(Records contained in a dataset)
----------------
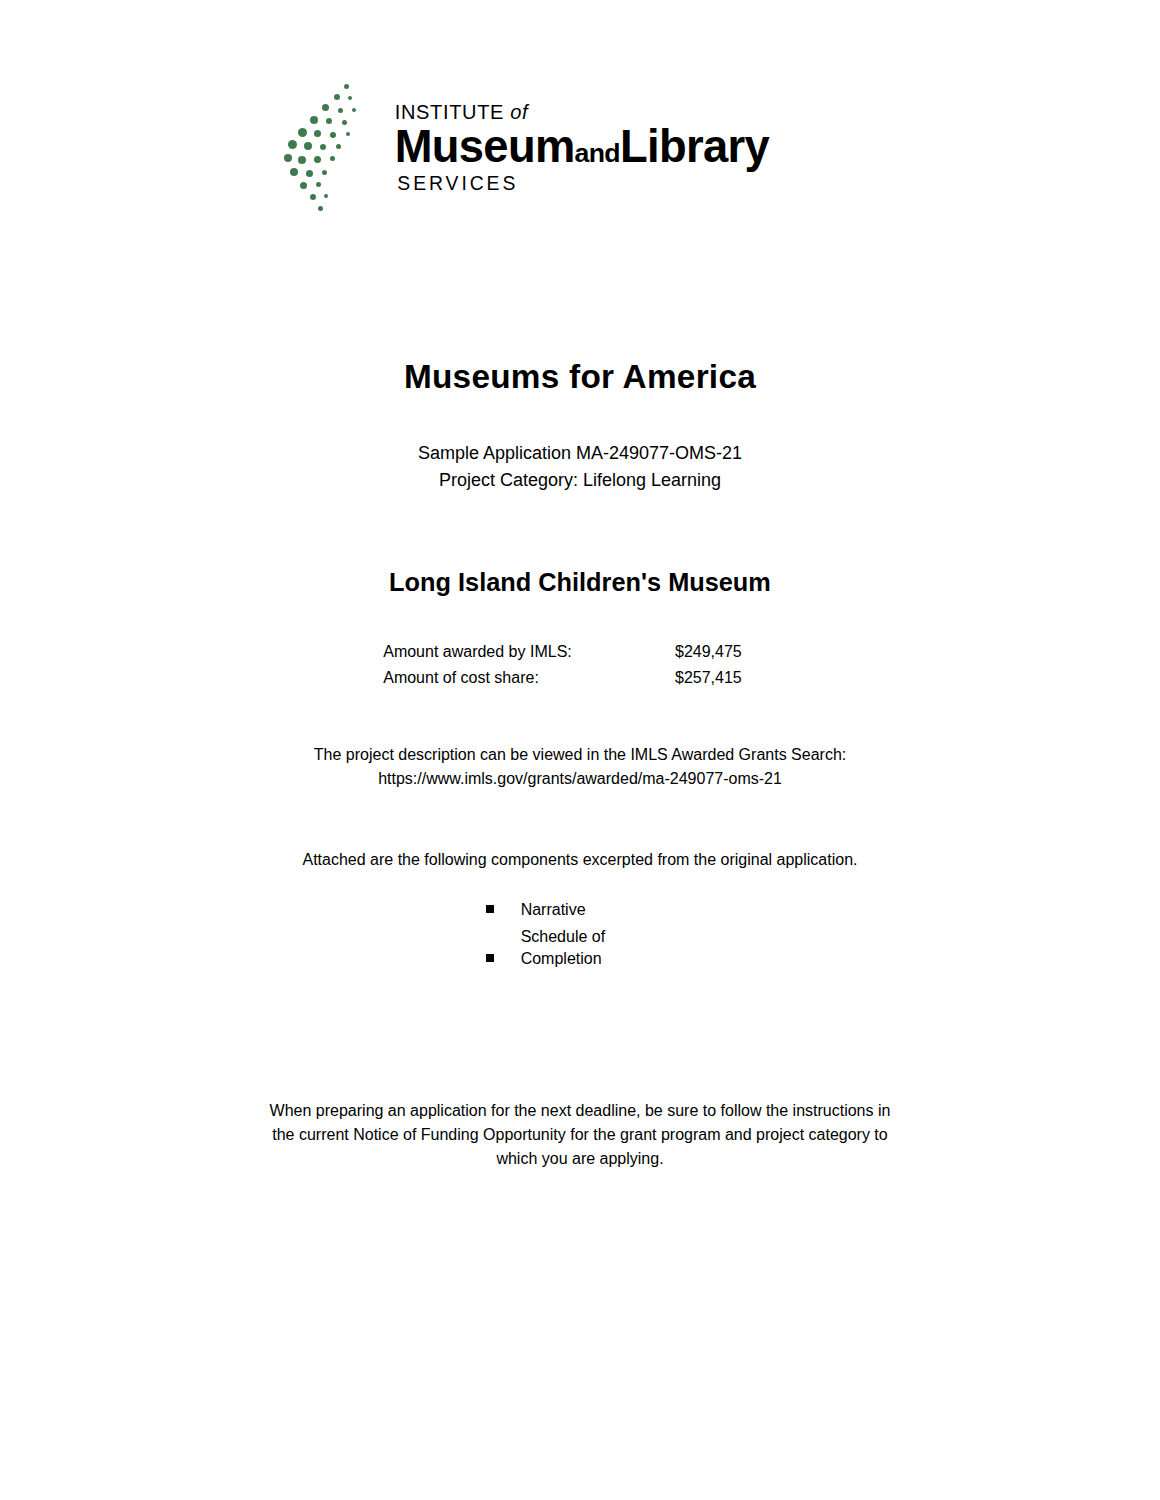INSTITUTE of
Museumand Library
SERVICES
Museums for America
Sample Application MA-249077-OMS-21
Project Category: Lifelong Learning
Long Island Children's Museum
| Amount awarded by IMLS: | $249,475 |
| Amount of cost share: | $257,415 |
The project description can be viewed in the IMLS Awarded Grants Search:
https://www.imls.gov/grants/awarded/ma-249077-oms-21
Attached are the following components excerpted from the original application.
Narrative
Schedule of Completion
When preparing an application for the next deadline, be sure to follow the instructions in the current Notice of Funding Opportunity for the grant program and project category to which you are applying.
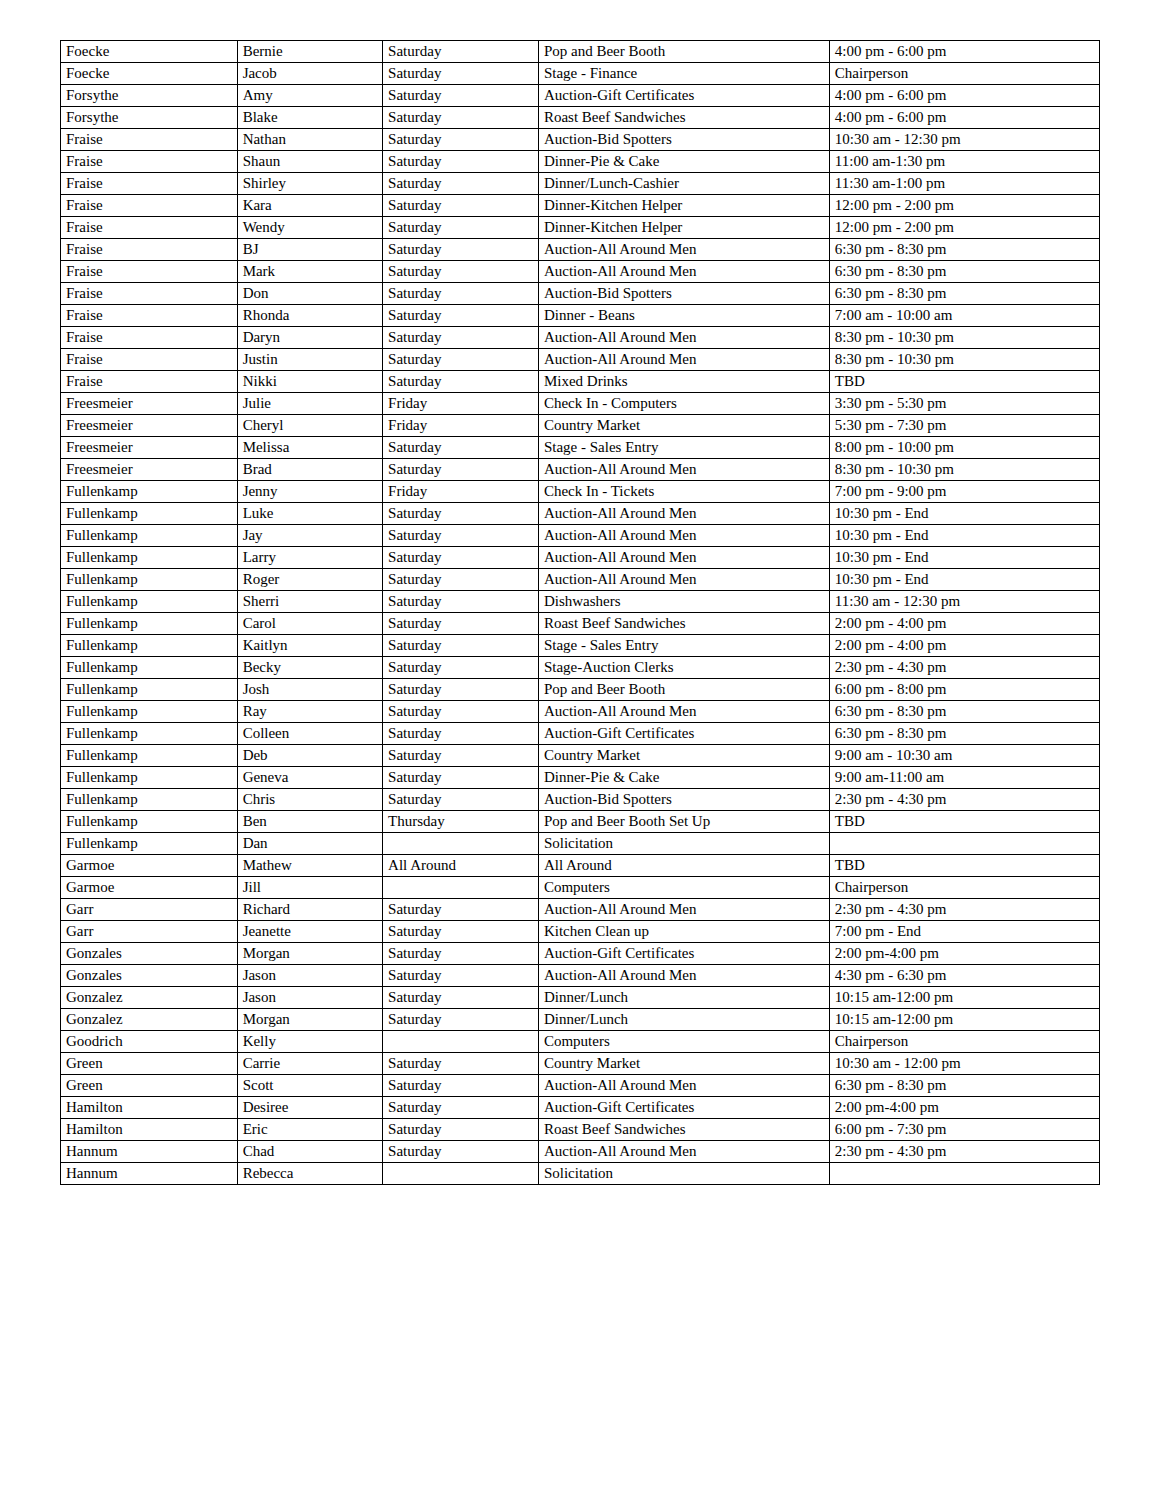| Foecke | Bernie | Saturday | Pop and Beer Booth | 4:00 pm - 6:00 pm |
| Foecke | Jacob | Saturday | Stage - Finance | Chairperson |
| Forsythe | Amy | Saturday | Auction-Gift Certificates | 4:00 pm - 6:00 pm |
| Forsythe | Blake | Saturday | Roast Beef Sandwiches | 4:00 pm - 6:00 pm |
| Fraise | Nathan | Saturday | Auction-Bid Spotters | 10:30 am - 12:30 pm |
| Fraise | Shaun | Saturday | Dinner-Pie & Cake | 11:00 am-1:30 pm |
| Fraise | Shirley | Saturday | Dinner/Lunch-Cashier | 11:30 am-1:00 pm |
| Fraise | Kara | Saturday | Dinner-Kitchen Helper | 12:00 pm - 2:00 pm |
| Fraise | Wendy | Saturday | Dinner-Kitchen Helper | 12:00 pm - 2:00 pm |
| Fraise | BJ | Saturday | Auction-All Around Men | 6:30 pm - 8:30 pm |
| Fraise | Mark | Saturday | Auction-All Around Men | 6:30 pm - 8:30 pm |
| Fraise | Don | Saturday | Auction-Bid Spotters | 6:30 pm - 8:30 pm |
| Fraise | Rhonda | Saturday | Dinner - Beans | 7:00 am - 10:00 am |
| Fraise | Daryn | Saturday | Auction-All Around Men | 8:30 pm - 10:30 pm |
| Fraise | Justin | Saturday | Auction-All Around Men | 8:30 pm - 10:30 pm |
| Fraise | Nikki | Saturday | Mixed Drinks | TBD |
| Freesmeier | Julie | Friday | Check In - Computers | 3:30 pm - 5:30 pm |
| Freesmeier | Cheryl | Friday | Country Market | 5:30 pm - 7:30 pm |
| Freesmeier | Melissa | Saturday | Stage - Sales Entry | 8:00 pm - 10:00 pm |
| Freesmeier | Brad | Saturday | Auction-All Around Men | 8:30 pm - 10:30 pm |
| Fullenkamp | Jenny | Friday | Check In - Tickets | 7:00 pm - 9:00 pm |
| Fullenkamp | Luke | Saturday | Auction-All Around Men | 10:30 pm - End |
| Fullenkamp | Jay | Saturday | Auction-All Around Men | 10:30 pm - End |
| Fullenkamp | Larry | Saturday | Auction-All Around Men | 10:30 pm - End |
| Fullenkamp | Roger | Saturday | Auction-All Around Men | 10:30 pm - End |
| Fullenkamp | Sherri | Saturday | Dishwashers | 11:30 am - 12:30 pm |
| Fullenkamp | Carol | Saturday | Roast Beef Sandwiches | 2:00 pm - 4:00 pm |
| Fullenkamp | Kaitlyn | Saturday | Stage - Sales Entry | 2:00 pm - 4:00 pm |
| Fullenkamp | Becky | Saturday | Stage-Auction Clerks | 2:30 pm - 4:30 pm |
| Fullenkamp | Josh | Saturday | Pop and Beer Booth | 6:00 pm - 8:00 pm |
| Fullenkamp | Ray | Saturday | Auction-All Around Men | 6:30 pm - 8:30 pm |
| Fullenkamp | Colleen | Saturday | Auction-Gift Certificates | 6:30 pm - 8:30 pm |
| Fullenkamp | Deb | Saturday | Country Market | 9:00 am - 10:30 am |
| Fullenkamp | Geneva | Saturday | Dinner-Pie & Cake | 9:00 am-11:00 am |
| Fullenkamp | Chris | Saturday | Auction-Bid Spotters | 2:30 pm - 4:30 pm |
| Fullenkamp | Ben | Thursday | Pop and Beer Booth Set Up | TBD |
| Fullenkamp | Dan | | Solicitation | |
| Garmoe | Mathew | All Around | All Around | TBD |
| Garmoe | Jill | | Computers | Chairperson |
| Garr | Richard | Saturday | Auction-All Around Men | 2:30 pm - 4:30 pm |
| Garr | Jeanette | Saturday | Kitchen Clean up | 7:00 pm - End |
| Gonzales | Morgan | Saturday | Auction-Gift Certificates | 2:00 pm-4:00 pm |
| Gonzales | Jason | Saturday | Auction-All Around Men | 4:30 pm - 6:30 pm |
| Gonzalez | Jason | Saturday | Dinner/Lunch | 10:15 am-12:00 pm |
| Gonzalez | Morgan | Saturday | Dinner/Lunch | 10:15 am-12:00 pm |
| Goodrich | Kelly | | Computers | Chairperson |
| Green | Carrie | Saturday | Country Market | 10:30 am - 12:00 pm |
| Green | Scott | Saturday | Auction-All Around Men | 6:30 pm - 8:30 pm |
| Hamilton | Desiree | Saturday | Auction-Gift Certificates | 2:00 pm-4:00 pm |
| Hamilton | Eric | Saturday | Roast Beef Sandwiches | 6:00 pm - 7:30 pm |
| Hannum | Chad | Saturday | Auction-All Around Men | 2:30 pm - 4:30 pm |
| Hannum | Rebecca | | Solicitation | |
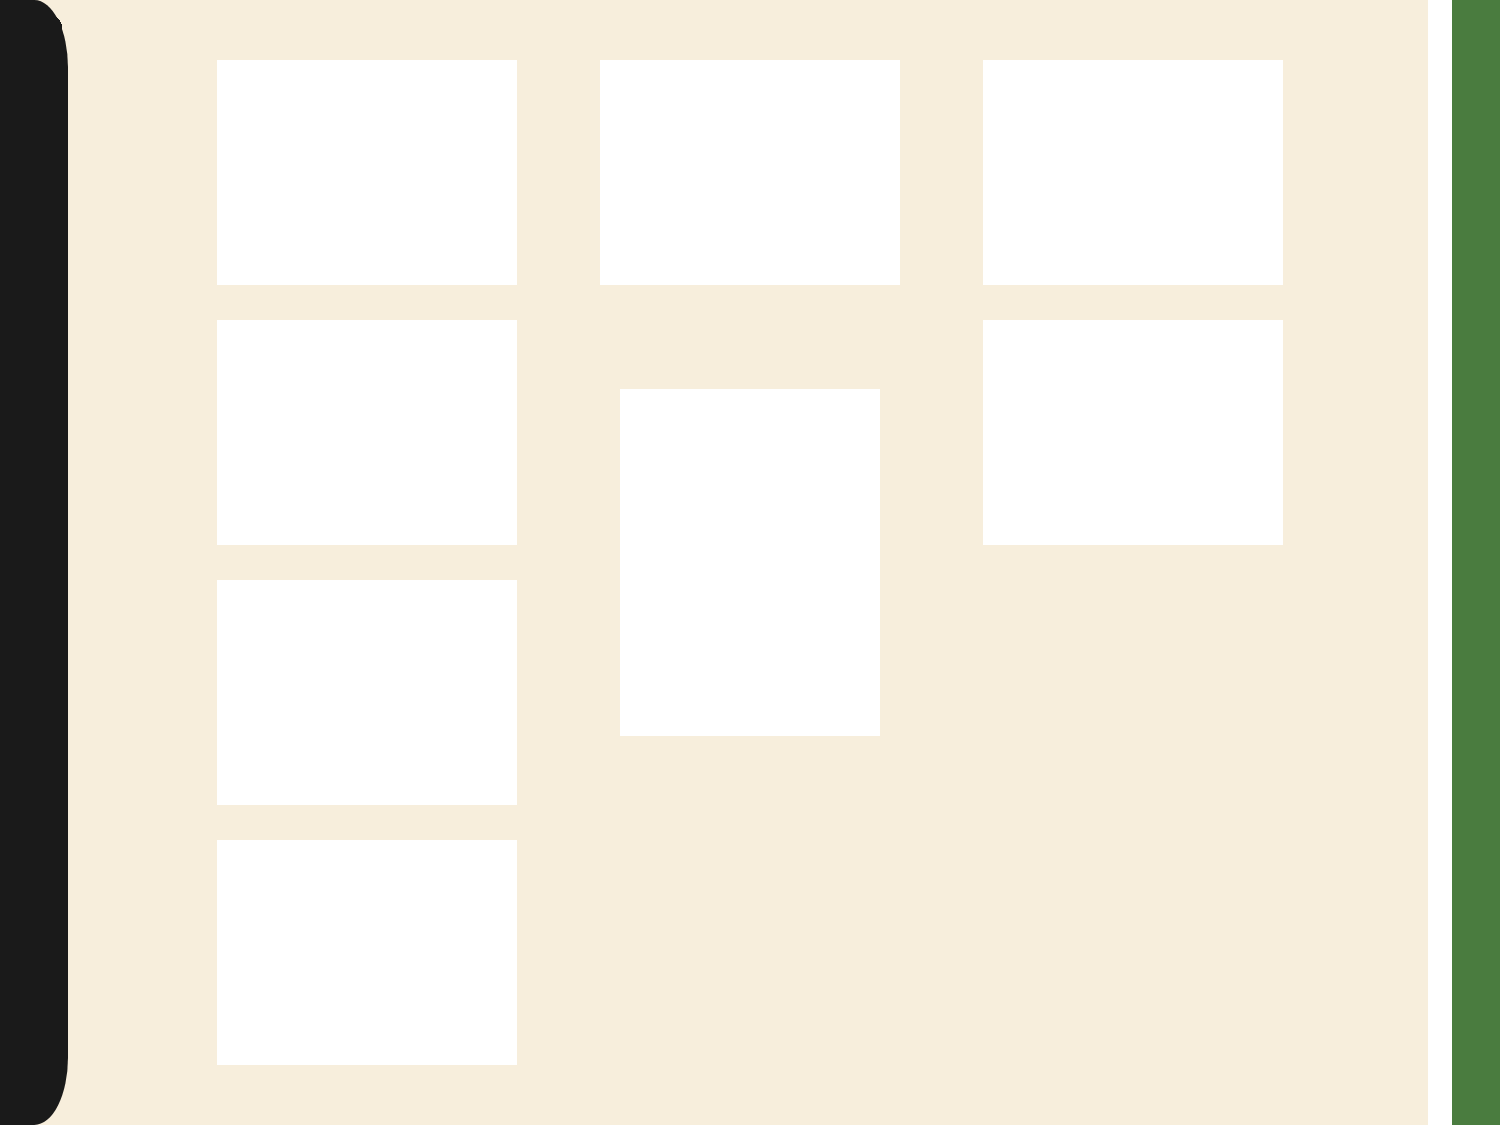Digital thermometer
Bandaging an ankle
Stethoscope
Measuring blood pressure
Cartoon nurse
Fingertip pulse oximeter
Enamel basin
Sterile dressing set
----------------
TASK INSTRUCTIONS: The response should hold only an exact retyping of the lines from the beginning of the data through the line containing "Schedule of Completion", both ends kept, pictures omitted.

ANSWER TO THIS EXERCISE:
INSTITUTE of
Museumand Library
SERVICES
Museums for America
Sample Application MA-249077-OMS-21
Project Category: Lifelong Learning
Long Island Children's Museum
| Amount awarded by IMLS: | $249,475 |
| Amount of cost share: | $257,415 |
The project description can be viewed in the IMLS Awarded Grants Search:
https://www.imls.gov/grants/awarded/ma-249077-oms-21
Attached are the following components excerpted from the original application.
Narrative
Schedule of Completion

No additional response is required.